A field $K$ is an algebra

Question

I learned this definition of an algebra recently. The definition is:

A vectorspace $V$ over a field $K$ is is an algebra if there exists $K$-bilineair map $\varphi\colon V\times V\rightarrow V$ which is also associative.

Now I wanted to check why we can take $V=K$ as a vectorspace and that this becomes an algebra over $K$. I thought the obvious map $\varphi$ must be just multiplying.

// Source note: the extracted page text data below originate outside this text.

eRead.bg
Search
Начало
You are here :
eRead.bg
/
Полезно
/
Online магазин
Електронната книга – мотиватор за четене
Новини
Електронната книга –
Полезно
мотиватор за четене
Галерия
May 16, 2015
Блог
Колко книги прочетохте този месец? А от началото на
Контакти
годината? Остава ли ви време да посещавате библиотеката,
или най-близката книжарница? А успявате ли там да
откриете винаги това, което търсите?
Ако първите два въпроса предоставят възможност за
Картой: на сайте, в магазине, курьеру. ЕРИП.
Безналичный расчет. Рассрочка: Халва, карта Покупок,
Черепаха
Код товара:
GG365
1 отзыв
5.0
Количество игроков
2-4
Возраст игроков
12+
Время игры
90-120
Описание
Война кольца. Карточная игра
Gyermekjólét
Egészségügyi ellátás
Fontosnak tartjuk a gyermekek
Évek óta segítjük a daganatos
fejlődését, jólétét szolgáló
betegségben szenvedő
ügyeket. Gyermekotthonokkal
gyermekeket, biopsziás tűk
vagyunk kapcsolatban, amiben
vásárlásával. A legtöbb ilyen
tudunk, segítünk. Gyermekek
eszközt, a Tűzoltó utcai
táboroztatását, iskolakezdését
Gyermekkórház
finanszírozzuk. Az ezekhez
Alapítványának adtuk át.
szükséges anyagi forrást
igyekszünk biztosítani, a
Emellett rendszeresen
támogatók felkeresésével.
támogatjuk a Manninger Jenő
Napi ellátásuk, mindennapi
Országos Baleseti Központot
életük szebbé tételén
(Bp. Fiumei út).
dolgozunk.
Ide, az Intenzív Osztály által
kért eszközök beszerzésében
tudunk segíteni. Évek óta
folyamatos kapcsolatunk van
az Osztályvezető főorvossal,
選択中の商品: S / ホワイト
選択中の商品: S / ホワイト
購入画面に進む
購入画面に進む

So if $(x_1,x_2)\in K\times K$ then $\varphi(x_1,x_2)=x_1x_2$. But this is not $K$-bilineair because if $\alpha\in K$ then $\varphi(\alpha(x_1,x_2)=\varphi(\alpha x_1,\alpha x_2)=\alpha^2x_1x_2\neq \alpha x_1x_2=\alpha\varphi(x_1,x_2)$.

My question is what the multiplication must be if I am wrong here. Thanks.

Answer 1

You have shown that the map is not linear. It is, however, bilinear, because $\varphi(\alpha x_1, \beta x_2) = \alpha \beta \varphi(x_1,x_2)$ and so on.

Answer 2

You've proven that the multiplication in $K$ isn't linear, not that it isn't bilinear.

A map $\phi : K \times K \to K$ is bilinear if $\phi(ax, y) = \phi(x, ay) = a\phi(x, y)$, which multiplication does satisfy, by commutativity and associativity.